What does the future of airport retail look like?

What does the future of airport retail look like?

There’s a lot more going on at an airport than just flights. After check-in, vacation-goers enter into a world of premium shopping, restaurants, and services. The non-aviation business is integral to the airport’s income but often gets forgotten about when discussing futureproof the tourism market and introducing more sustainability.

So, what does the future look like for airports and their potential for non-aviation business?

Car parking, valet & repairs

Car parking is still the largest revenue source for airports, especially smaller and regional sites. Parking your car has become a stress-free way to arrive to the airport, rather than having to rely on taxis and public transport. Now, passengers can pre-book parking online at Parkon, as well as pay extra for valet parking or premium spaces. Regular travelers can take advantage of membership discounts and loyalty programs with cleaning and repairs available while they’re away.

A shift in consumer behavior

Airports are becoming more aware of the shift in consumer behavior. Nowadays, the average consumer expects to be able to purchase what they want, wherever they want, at any time. They’re digitally savvy, love to compare prices, and want to enjoy not just shopping for products and brands but also for experiences.

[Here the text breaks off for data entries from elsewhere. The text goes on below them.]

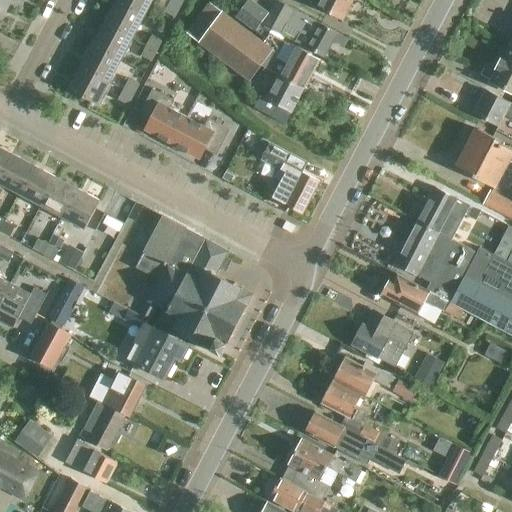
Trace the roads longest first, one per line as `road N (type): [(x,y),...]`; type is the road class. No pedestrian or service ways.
road 1 (residential): [(309,269),(5,116)]
road 2 (residential): [(309,269),(451,0)]
road 3 (residential): [(186,511),(309,269)]
road 4 (residential): [(5,116),(66,0)]
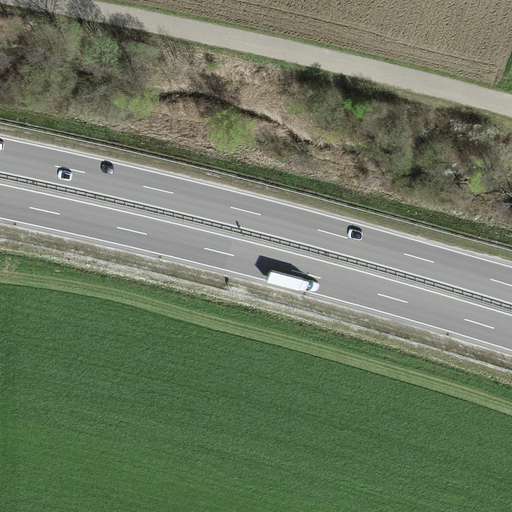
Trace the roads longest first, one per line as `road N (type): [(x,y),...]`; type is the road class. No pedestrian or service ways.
road 1 (motorway): [(511,285),(0,153)]
road 2 (motorway): [(0,201),(511,333)]
road 3 (track): [(70,0),(264,30),(511,98)]
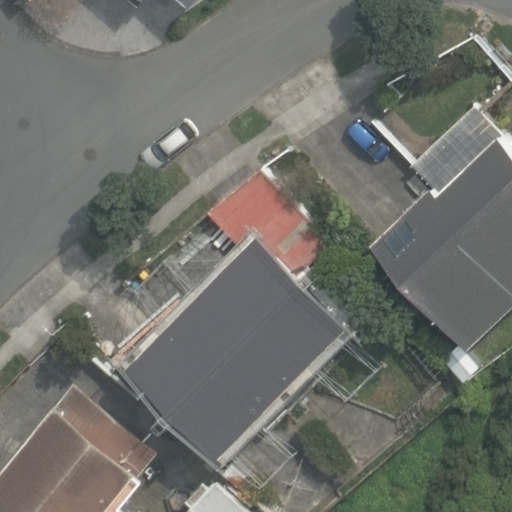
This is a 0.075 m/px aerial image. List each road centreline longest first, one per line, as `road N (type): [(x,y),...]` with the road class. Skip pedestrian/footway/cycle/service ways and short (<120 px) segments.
road 1 (residential): [(79,151),(327,0)]
road 2 (residential): [(79,151),(0,55)]
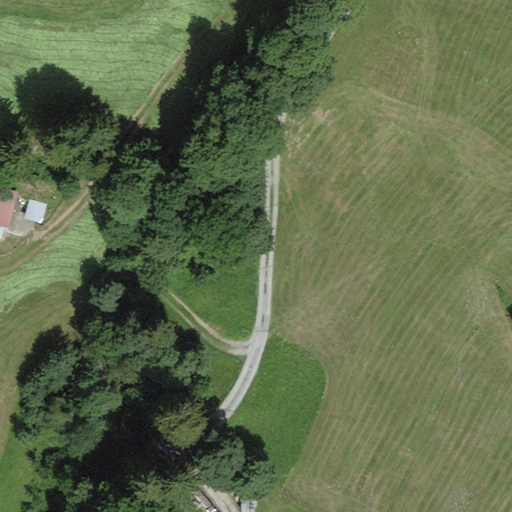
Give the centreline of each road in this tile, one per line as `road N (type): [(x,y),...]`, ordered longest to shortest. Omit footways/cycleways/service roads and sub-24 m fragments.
road 1 (track): [(225,511),(201,473),(199,448),(247,376),(259,341),(279,112),(350,0)]
road 2 (track): [(243,0),(196,42),(85,186)]
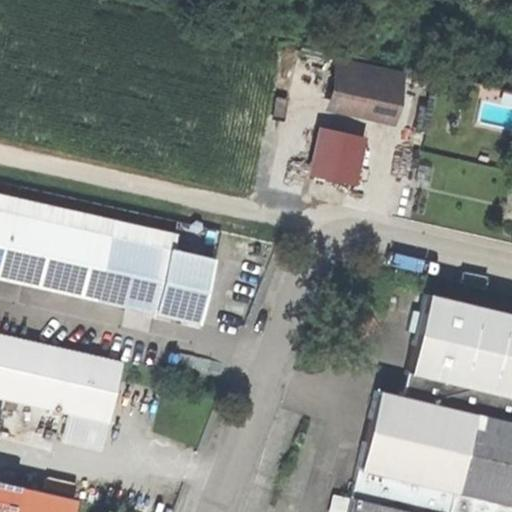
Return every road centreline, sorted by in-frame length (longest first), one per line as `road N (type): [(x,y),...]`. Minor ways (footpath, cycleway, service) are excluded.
road 1 (unclassified): [(511,262),(341,224),(302,270),(207,511)]
road 2 (track): [(341,224),(0,148)]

At the airport, strategies have been put in place over the past decade to provide a more passenger-centric model; offering travelers the chance to check in with the use of self-service desks, complimentary Wi-Fi as they wait for their flight as well as the option to enjoy treatments and services at the airport during delays.

That said, duty-fee is still a major player for airport retail. In 2015, Generation Research found that around $60 billion in sales were generated in airports globally. Luxury brands are still a popular favorite at airports around the world. In 2013, a crystal diamond-studded bottle of Scottish whisky sold for €250,000 at Amsterdam Schiphol Airport. However, there is still an obvious lack of variety for the smaller purse travelers. Many are looking for the chance to pick up a few affordable and practical pieces for their trip any beyond. Whether the gap between these two customers will be bridged in the future remains to be seen.

Food & beverage

HMSHost International CEO, Walter Seib, claims that ”eating is the new shopping,” with more than 50% of passengers now eating or drinking at the airport before their flight. Restaurants and bars on-site have become more sophisticated and modern, rather than having a simple fast-food offering. Celebrity chef restaurants are now popping up in airports to make every element of going on a trip a worthy spectacle. In the future, more space will be taken up by restaurants rather than stores.

The future looks food-based for airports, with the retail focus shifting from luxury shopping to more affordable items to suit the everyday traveler. As everyone starts to appreciate experience and convenience more so than shopping, it is likely that there will be this trend reflected in airports across the world.